Disneyworld’s Pollo Campero just opened and the official Disney Parks Food Writer has the scoop. For no discernable reason, they also sell vegan cupcakes from BabyCakes NYC. [Disney Parks Blog]

Miami-based Pollo Tropical, which might seem like an international chain, is expanding north and south into Latin America and Canada. Apparently, Canadians are the leading foreign visitors to Miami. Perhaps they are bringing back a taste for yellow rice and yuca. I will not be satisfied until they're eating poutine in the Florida Keys. [NRN]
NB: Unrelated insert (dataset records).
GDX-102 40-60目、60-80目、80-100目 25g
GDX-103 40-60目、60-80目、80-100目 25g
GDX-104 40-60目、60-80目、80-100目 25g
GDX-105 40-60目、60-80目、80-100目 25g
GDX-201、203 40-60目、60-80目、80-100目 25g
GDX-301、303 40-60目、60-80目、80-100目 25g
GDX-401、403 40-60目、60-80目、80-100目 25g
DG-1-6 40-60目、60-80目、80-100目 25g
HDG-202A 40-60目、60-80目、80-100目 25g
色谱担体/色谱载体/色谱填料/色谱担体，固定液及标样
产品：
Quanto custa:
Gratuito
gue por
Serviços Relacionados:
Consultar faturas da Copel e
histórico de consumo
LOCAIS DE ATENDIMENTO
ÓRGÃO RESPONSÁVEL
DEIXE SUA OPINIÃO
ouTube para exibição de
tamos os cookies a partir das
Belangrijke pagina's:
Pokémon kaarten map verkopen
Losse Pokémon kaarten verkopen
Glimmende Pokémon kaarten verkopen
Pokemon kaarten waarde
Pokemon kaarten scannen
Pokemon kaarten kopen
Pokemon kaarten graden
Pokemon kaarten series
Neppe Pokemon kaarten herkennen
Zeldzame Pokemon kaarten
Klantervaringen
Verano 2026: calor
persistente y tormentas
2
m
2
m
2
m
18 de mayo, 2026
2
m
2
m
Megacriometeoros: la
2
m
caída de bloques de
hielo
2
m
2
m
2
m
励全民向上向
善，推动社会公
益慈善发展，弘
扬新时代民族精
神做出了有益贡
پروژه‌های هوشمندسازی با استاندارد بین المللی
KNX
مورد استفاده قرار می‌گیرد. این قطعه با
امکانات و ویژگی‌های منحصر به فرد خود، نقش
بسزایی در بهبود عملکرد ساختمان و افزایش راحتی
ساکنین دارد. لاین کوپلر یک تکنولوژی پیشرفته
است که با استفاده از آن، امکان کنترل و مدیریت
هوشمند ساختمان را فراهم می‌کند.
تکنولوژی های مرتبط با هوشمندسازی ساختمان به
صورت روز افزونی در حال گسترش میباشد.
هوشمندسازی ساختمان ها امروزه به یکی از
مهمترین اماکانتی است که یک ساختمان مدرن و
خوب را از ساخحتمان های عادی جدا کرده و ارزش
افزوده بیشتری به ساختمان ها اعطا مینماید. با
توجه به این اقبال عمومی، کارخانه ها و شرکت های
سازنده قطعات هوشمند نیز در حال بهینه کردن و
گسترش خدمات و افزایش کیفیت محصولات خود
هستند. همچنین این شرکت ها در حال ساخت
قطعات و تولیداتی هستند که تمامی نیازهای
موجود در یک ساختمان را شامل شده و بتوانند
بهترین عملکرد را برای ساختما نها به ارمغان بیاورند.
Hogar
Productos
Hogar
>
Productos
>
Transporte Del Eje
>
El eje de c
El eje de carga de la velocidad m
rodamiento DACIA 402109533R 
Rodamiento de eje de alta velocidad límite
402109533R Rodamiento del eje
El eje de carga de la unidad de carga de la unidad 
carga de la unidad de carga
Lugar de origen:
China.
Talking Turkey: Google vs Bing

Thanksgiving

Despite 44% of home cooks not cooking a Thanksgiving meal from scratch, Thanksgiving is still the most popular time of year for recipe searches, according to Google. Then again, during the holidays searches for “easy recipes” triple with pie being the top requested item. I won’t scoff; pies are definitely more time consuming than a standard weeknight recipe. I really don’t like making crust (and have given up on forming empanadas without frozen shells).

Everyone loves pie. Not surprisingly, pumpkin tops the list of Bing’s most searched pie recipes, followed by pecan, apple, chocolate and importantly, pie crust. Tipis Oddly, the top cookie recipe searched for is rice krispie. I’m not even convinced that’s a cookie, let alone a holiday cookie. Well, that was before I saw Kellogg’s Great Plains Tipi Treats and Turkey Tracks.

Even odder, Google has fondue lurking their top baking searches. I don’t associate things melted in pots with baking. Cookies, of course, are number one. I wonder if rice krispie treats also fall under this category since they’re not baked either. Maybe I’m just being too literal about what baking means these days.